Scan the records below for the line with "Table 4. Results" and the line with "Figure 10. Charge", and retype that range exactly, both ends included, pictures excepted.

▸ **Raw data**
==============================

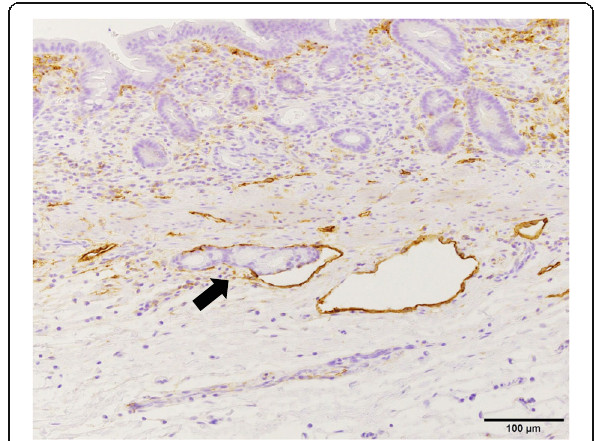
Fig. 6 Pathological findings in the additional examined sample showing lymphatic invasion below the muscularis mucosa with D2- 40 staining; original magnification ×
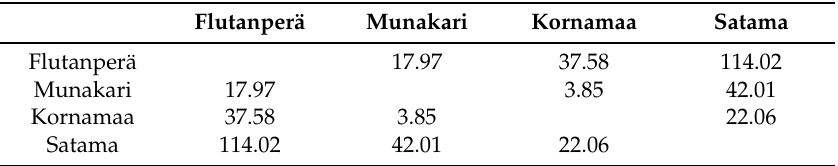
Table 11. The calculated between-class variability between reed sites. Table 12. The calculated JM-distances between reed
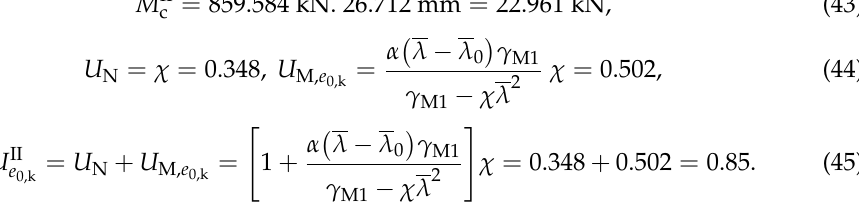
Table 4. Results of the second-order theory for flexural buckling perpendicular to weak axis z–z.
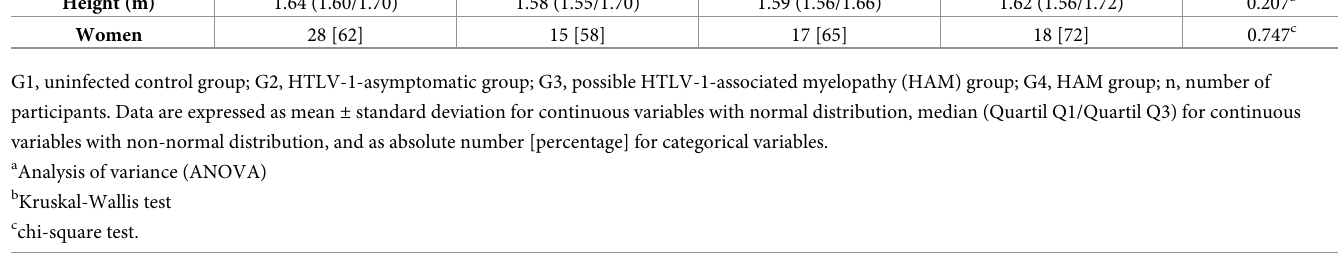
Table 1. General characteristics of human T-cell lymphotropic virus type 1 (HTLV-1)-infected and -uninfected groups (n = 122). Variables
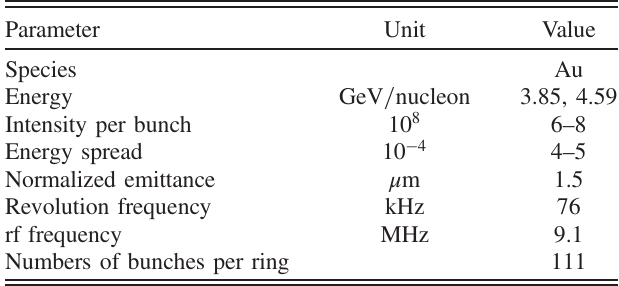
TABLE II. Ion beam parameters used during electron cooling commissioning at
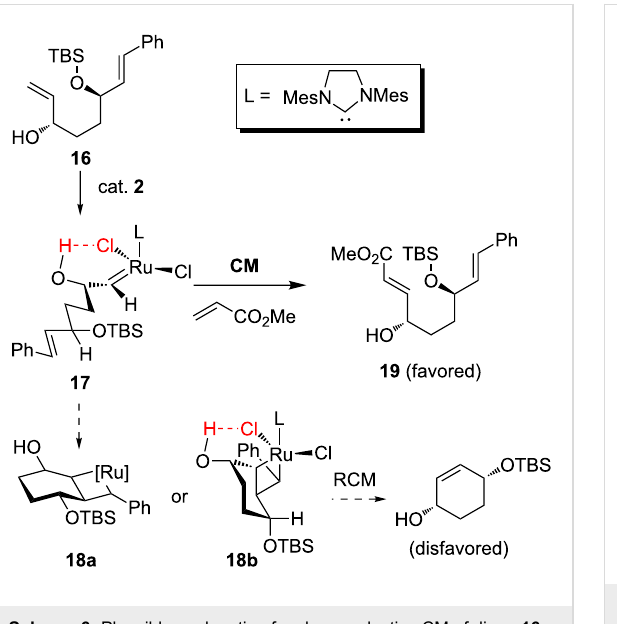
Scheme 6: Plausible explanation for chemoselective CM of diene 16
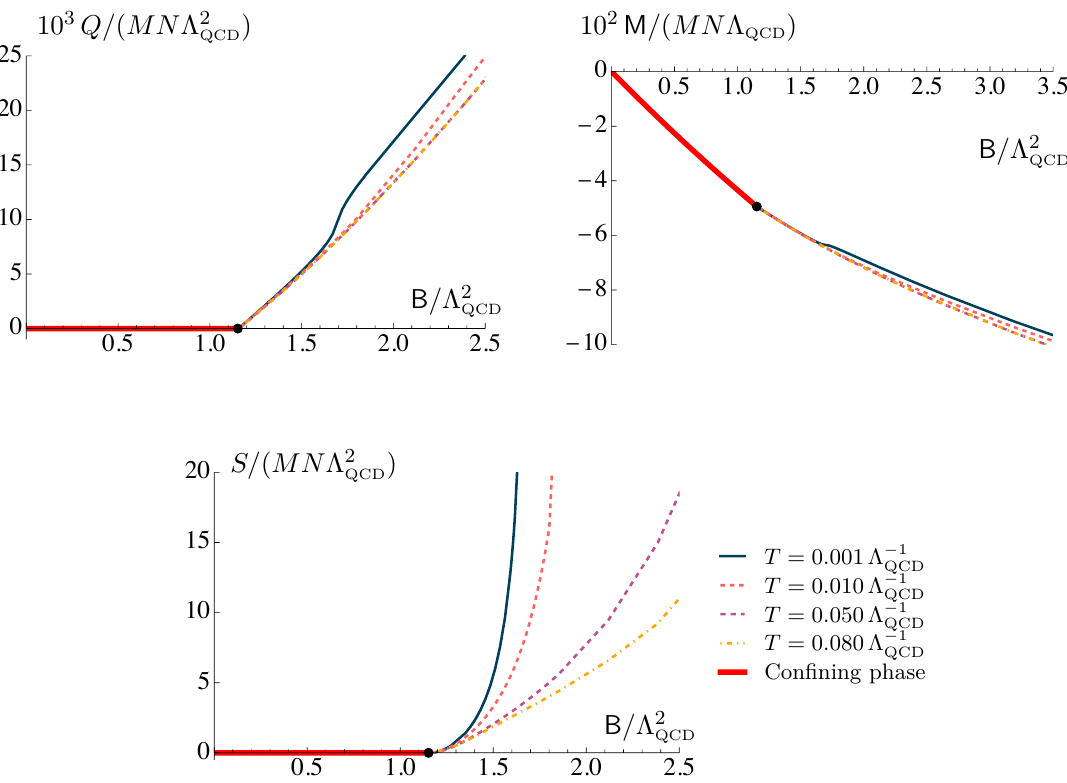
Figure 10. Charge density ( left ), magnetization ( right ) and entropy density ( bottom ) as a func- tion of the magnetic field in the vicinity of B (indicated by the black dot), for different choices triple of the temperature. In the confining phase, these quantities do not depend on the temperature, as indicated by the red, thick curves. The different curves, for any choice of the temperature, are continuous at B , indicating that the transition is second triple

==============================

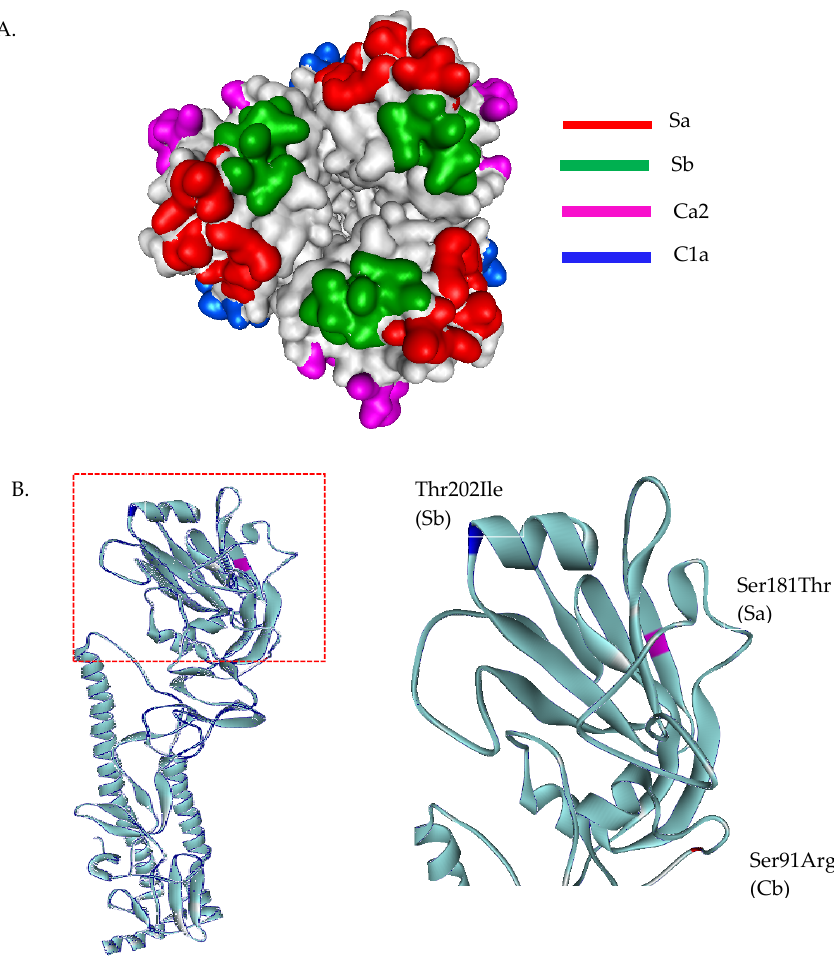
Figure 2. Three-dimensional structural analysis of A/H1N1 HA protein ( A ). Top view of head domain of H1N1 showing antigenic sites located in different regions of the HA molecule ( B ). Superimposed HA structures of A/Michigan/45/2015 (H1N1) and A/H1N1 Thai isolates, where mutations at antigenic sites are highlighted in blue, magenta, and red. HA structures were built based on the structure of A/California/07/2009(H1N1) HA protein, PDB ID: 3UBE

==============================

▸ **Solution to the problem**
Table 4. Results of the second-order theory for flexural buckling perpendicular to weak axis z–z.
Table 1. General characteristics of human T-cell lymphotropic virus type 1 (HTLV-1)-infected and -uninfected groups (n = 122). Variables
TABLE II. Ion beam parameters used during electron cooling commissioning at
Scheme 6: Plausible explanation for chemoselective CM of diene 16
Figure 10. Charge density ( left ), magnetization ( right ) and entropy density ( bottom ) as a func- tion of the magnetic field in the vicinity of B (indicated by the black dot), for different choices triple of the temperature. In the confining phase, these quantities do not depend on the temperature, as indicated by the red, thick curves. The different curves, for any choice of the temperature, are continuous at B , indicating that the transition is second triple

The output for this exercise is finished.